Anyway, a new RAND paper by James P. Smith looks at this problem in greater detail, trying to figure out which aspects of socioeconomic status actually matter for health. For instance, he looks at the stock market gains during the 1990s—when many people became unexpectedly wealthy—and suggests that income and wealth gains, by themselves, do not decrease the chance of disease onset. This may not be an ideal sample set, though, since those who gained in the stock market were already fairly well-off.
On the other hand, education correlates remarkably well with better health; perhaps in part, Smith suggests, because people with higher levels of education can better manage complicated treatment regiments. An experiment involving a diabetes treatment seems to suggest just that. (Programs that forced patients to stick to the regiment had large health-effects on the less-educated.) But as always, proving causation is another matter—why are educated people, apparently, better at self-management? Maybe they’re more likely to have jobs with more free time. Nevertheless, the “education effect” really is so significant, and persists even into old age.

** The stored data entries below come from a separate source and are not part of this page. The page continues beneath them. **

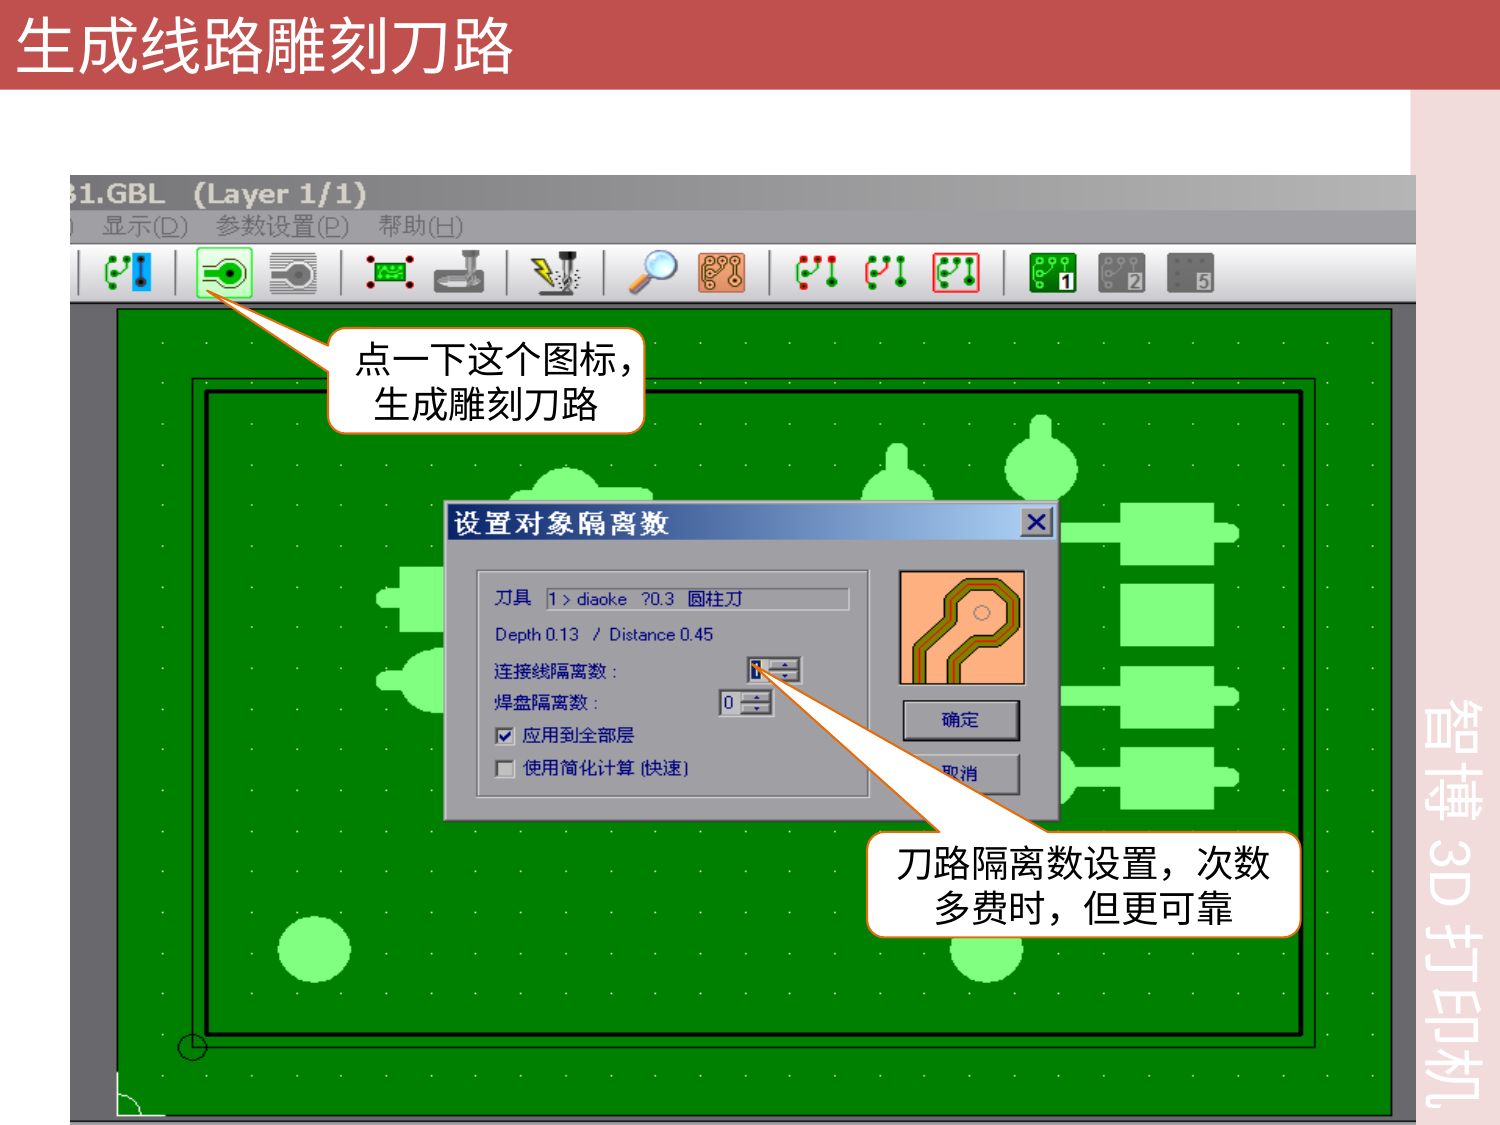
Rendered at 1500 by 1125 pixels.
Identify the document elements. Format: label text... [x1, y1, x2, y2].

text_box 生成线路雕刻刀路 [0, 0, 1500, 90]
text_box 智博3D打印机 [1410, 90, 1500, 1125]
picture [70, 175, 1416, 1125]
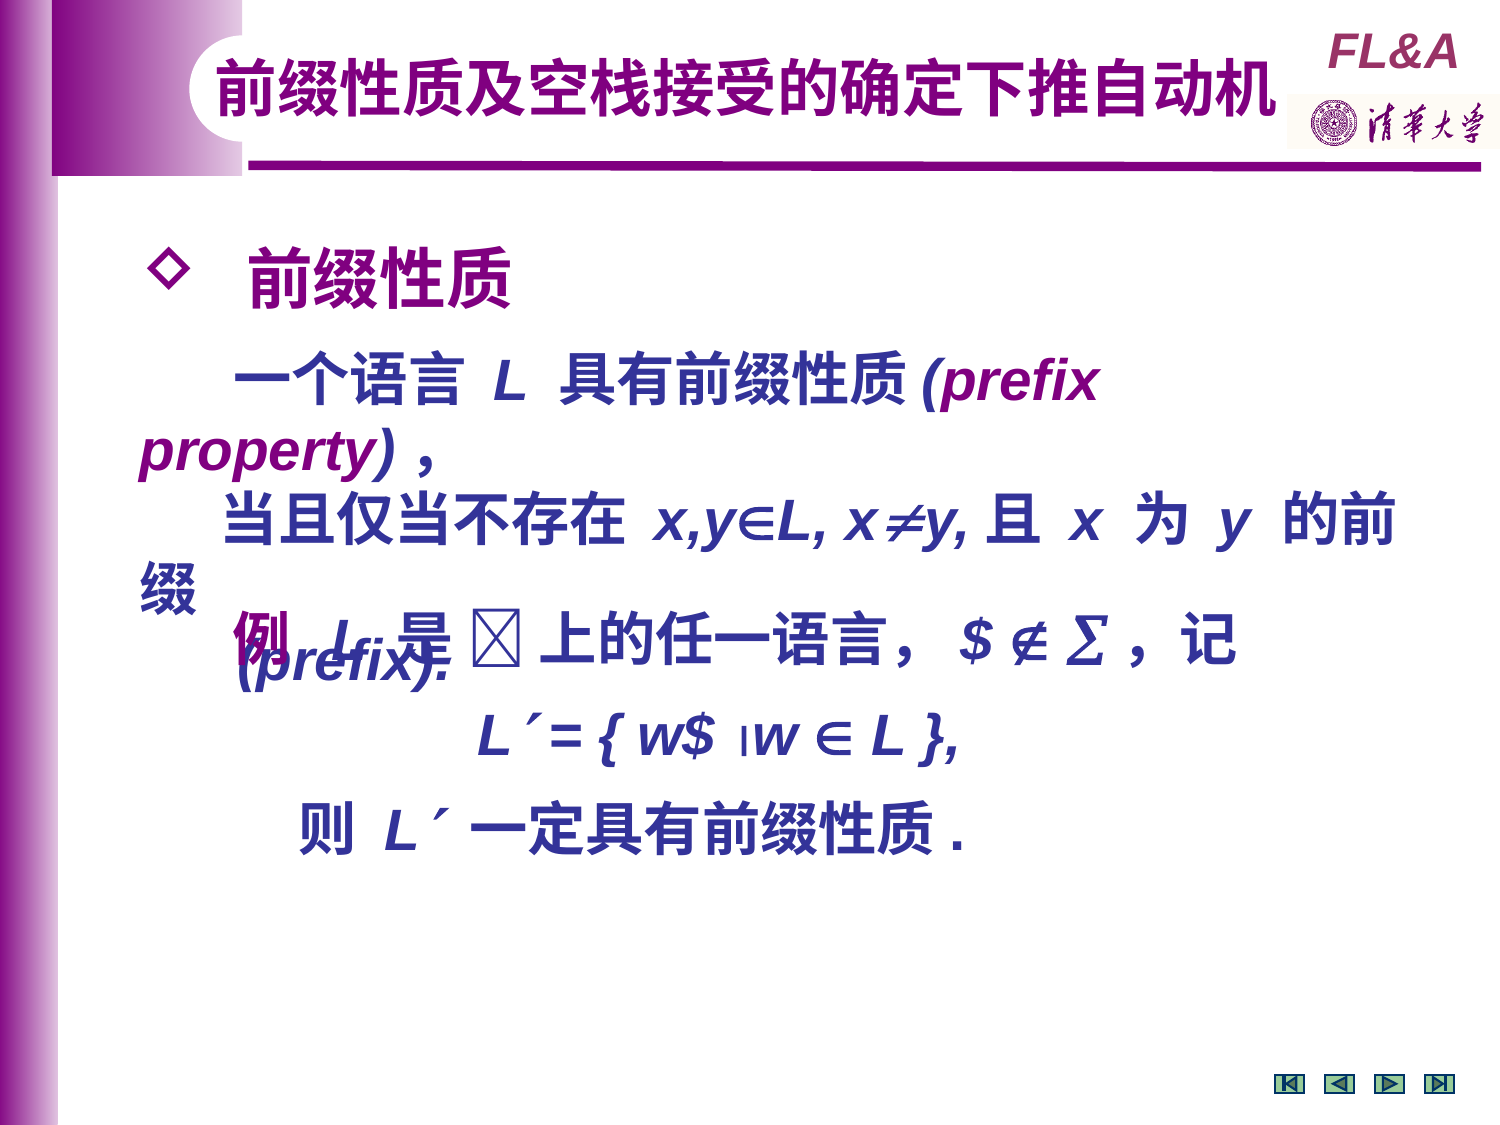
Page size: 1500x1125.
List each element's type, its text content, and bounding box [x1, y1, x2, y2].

text_box 前缀性质 一个语言 L 具有前缀性质(prefix property)， 当且仅当不存在 x,yL, xy,且 x 为 y 的前缀 (prefix). [125, 229, 1438, 700]
text_box [1374, 1074, 1405, 1093]
text_box 前缀性质及空栈接受的确定下推自动机 [200, 50, 1300, 150]
text_box [1424, 1074, 1455, 1093]
text_box [1274, 1074, 1305, 1093]
picture [1300, 94, 1500, 149]
text_box 例 L 是  上的任一语言，$  ，记 L = { w$ w  L }, 则 L 一定具有前缀性质. [137, 594, 1413, 870]
text_box [1324, 1074, 1355, 1093]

Two other findings. First, Smith points out that the link between socioeconomic status and health may exist, in part, because the latter causes the former. The onset of a serious chronic disease, after all, really does take a pair of fists to a person’s job and salary. So perhaps the “health gap” causes socioeconomic inequality, rather than the other way around. Second, and more importantly, a growing body of research suggests that economic circumstances during childhood seem to have a serious bearing on health later on in life. Still, no one knows exactly why, although theories abound. The importance of nutrition in the womb is one. Interesting fact: In the olden days, and even among current adults, life expectancy varied significantly with the season of birth. In the northern hemisphere, for instance, 50-year-olds who were born in October and November—and hence, whose mothers had access to cheap and plentiful fruits, vegetables, and eggs during pregnancy—could expect to live about 3/4 of a year longer than those born in the spring. I don’t know if that’s still true for people growing up today, but it might be.